In the thirties of the last century Salvator beer was sold throughout Germany and exported to foreign countries, and was the first Bavarian beer to enter international commerce.
In 1849 the brewery was sold to the brothers Schmederer, and in 1886 became the property of a stock company. Of the old cloister brewery but little remains now, as the present brewery is thoroughly modern and up to date. It is interesting to note that Zacherl, who recently died, was the first to boil worts with steam.
The difference in composition between Salvator beer and the ordinary dark Bavarian beer consists chiefly in the more concentrated original wort (about 19 per cent.).. It is a low fermented beer, containing unfermented sugar and other carbohydrates; for this reason it has a sweeter taste. The ordinary Bavarian dark high kilned malts are used in its preparation; the process used at the Paulaner brewery is kept secret and other brewers find it difficult to produce beer of similar character. The trade in Salvator beer lasts only a few days, and forms but a small part of the business of the Paulaner Company.

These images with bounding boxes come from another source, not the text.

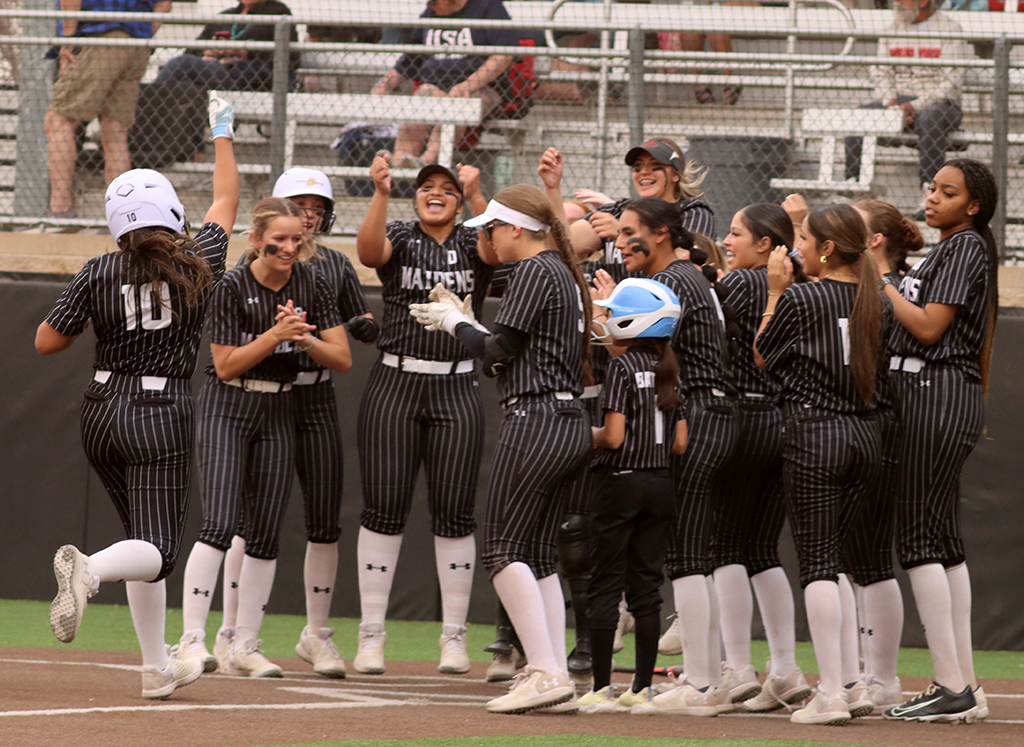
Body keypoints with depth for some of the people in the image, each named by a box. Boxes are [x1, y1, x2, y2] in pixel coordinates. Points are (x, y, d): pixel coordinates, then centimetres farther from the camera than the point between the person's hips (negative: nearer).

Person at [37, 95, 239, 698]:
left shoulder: (98, 276, -5)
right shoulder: (200, 264, -5)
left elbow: (47, 342, -1)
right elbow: (227, 201, 12)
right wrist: (223, 135, 26)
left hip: (102, 416, 4)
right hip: (162, 418, -4)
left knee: (146, 541, 19)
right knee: (158, 550, -9)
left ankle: (158, 668, 20)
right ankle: (90, 570, -43)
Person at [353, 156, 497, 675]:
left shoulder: (473, 244, 8)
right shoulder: (399, 238, 6)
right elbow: (369, 251, -17)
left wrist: (476, 196, -30)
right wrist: (381, 194, -32)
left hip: (456, 392, 1)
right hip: (395, 385, 0)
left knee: (454, 511, 0)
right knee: (384, 508, -3)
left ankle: (454, 637, 7)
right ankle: (371, 634, 2)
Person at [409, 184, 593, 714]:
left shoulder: (534, 272, -9)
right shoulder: (564, 273, 20)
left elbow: (500, 349, -11)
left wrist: (456, 323, 5)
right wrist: (462, 323, 22)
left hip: (536, 420, -10)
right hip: (570, 426, 10)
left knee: (503, 547, -9)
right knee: (537, 554, 10)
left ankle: (546, 672, -17)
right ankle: (556, 679, 5)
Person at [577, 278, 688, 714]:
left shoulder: (622, 368, -11)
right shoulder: (669, 372, 7)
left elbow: (613, 436, -17)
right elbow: (680, 444, 7)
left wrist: (589, 435, 3)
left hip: (621, 483, -6)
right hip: (661, 486, 6)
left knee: (606, 586, -1)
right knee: (646, 587, 9)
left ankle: (600, 689, -4)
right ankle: (642, 689, 8)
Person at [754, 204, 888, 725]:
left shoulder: (800, 299, -9)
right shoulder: (872, 301, 7)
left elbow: (762, 357, 3)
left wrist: (775, 291, 7)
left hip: (814, 432, -6)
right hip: (866, 432, 6)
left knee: (816, 562, -5)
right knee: (833, 557, 17)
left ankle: (831, 694, -11)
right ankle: (852, 678, 14)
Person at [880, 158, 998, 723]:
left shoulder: (965, 246, -9)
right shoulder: (949, 249, 21)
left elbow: (929, 327, -15)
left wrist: (881, 280, -9)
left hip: (937, 394, -10)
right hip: (931, 394, 10)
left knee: (920, 537, -12)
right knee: (943, 539, 9)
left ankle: (952, 689, -15)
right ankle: (964, 686, 10)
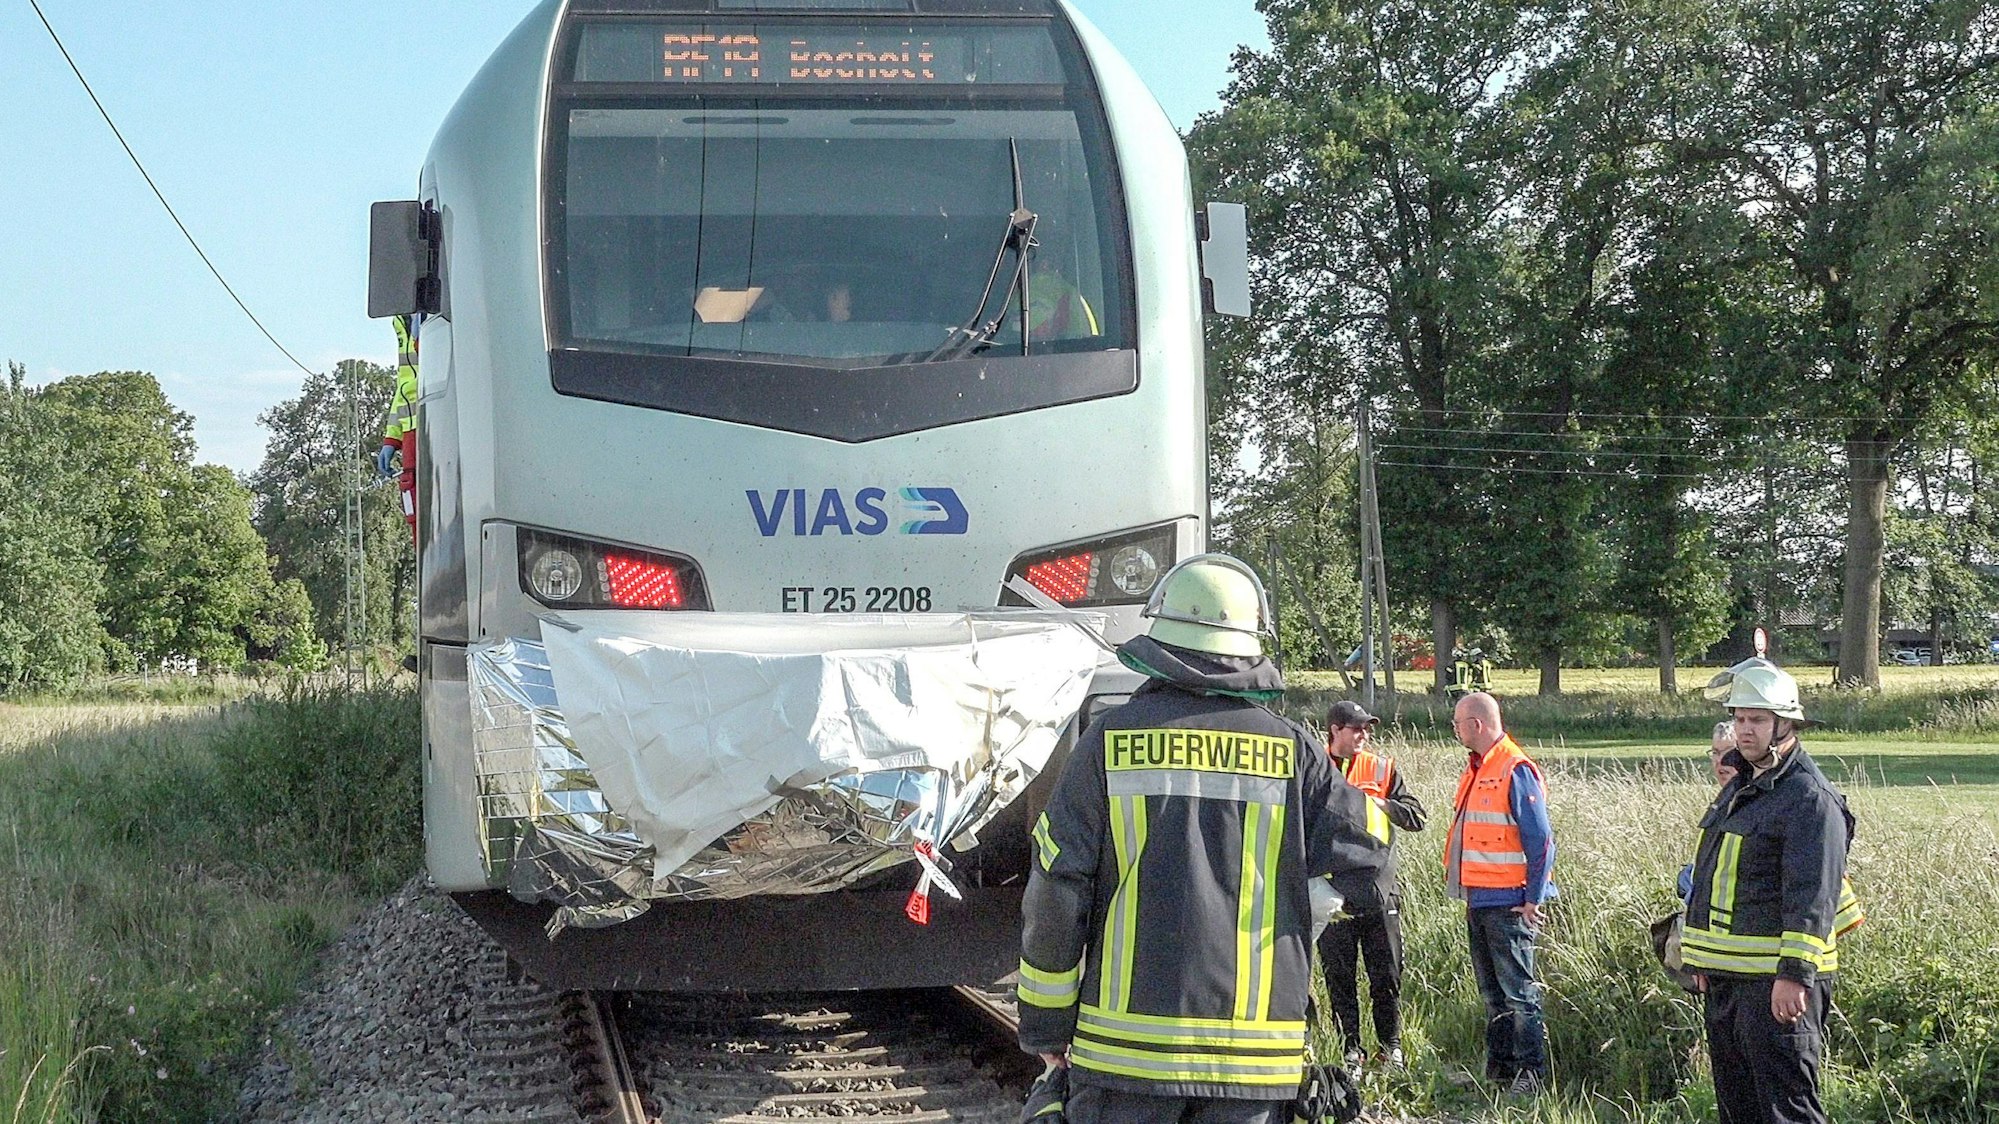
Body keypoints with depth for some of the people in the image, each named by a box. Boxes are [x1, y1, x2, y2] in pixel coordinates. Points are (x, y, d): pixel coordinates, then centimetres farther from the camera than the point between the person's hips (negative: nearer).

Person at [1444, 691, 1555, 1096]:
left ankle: (1531, 1073, 2)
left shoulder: (1516, 771, -15)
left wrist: (1533, 899, -16)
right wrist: (1465, 890, 17)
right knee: (1492, 991, 14)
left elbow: (1540, 840, -16)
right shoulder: (1477, 769, 13)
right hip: (1479, 899, 9)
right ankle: (1499, 1069, 21)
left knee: (1517, 990, -3)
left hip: (1509, 902, -9)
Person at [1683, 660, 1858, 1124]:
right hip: (1726, 979, 10)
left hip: (1777, 981, -10)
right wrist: (1703, 961, 25)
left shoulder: (1811, 798, -13)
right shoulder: (1738, 789, 17)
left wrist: (1794, 975, -25)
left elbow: (1812, 896, -20)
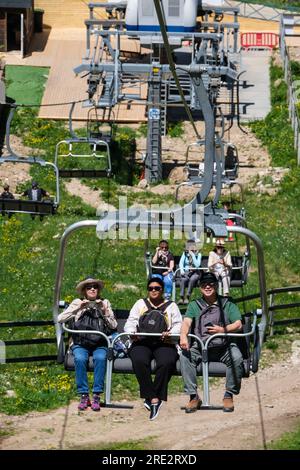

During the feast of the Holy Father the chief place where Salvator beer is consumed is the so-called Salvatorkeller on the Nockerberg. On one day in 1906 18,000 persons visited the Salvatorkeller and consumed 19,200 liters of the beverage; on one day in 1908 the attendance was 7000 and 12,000 liters were consumed."
"Pure products" published by The Scientific Station for Pure Products, 1909, pages 326-327.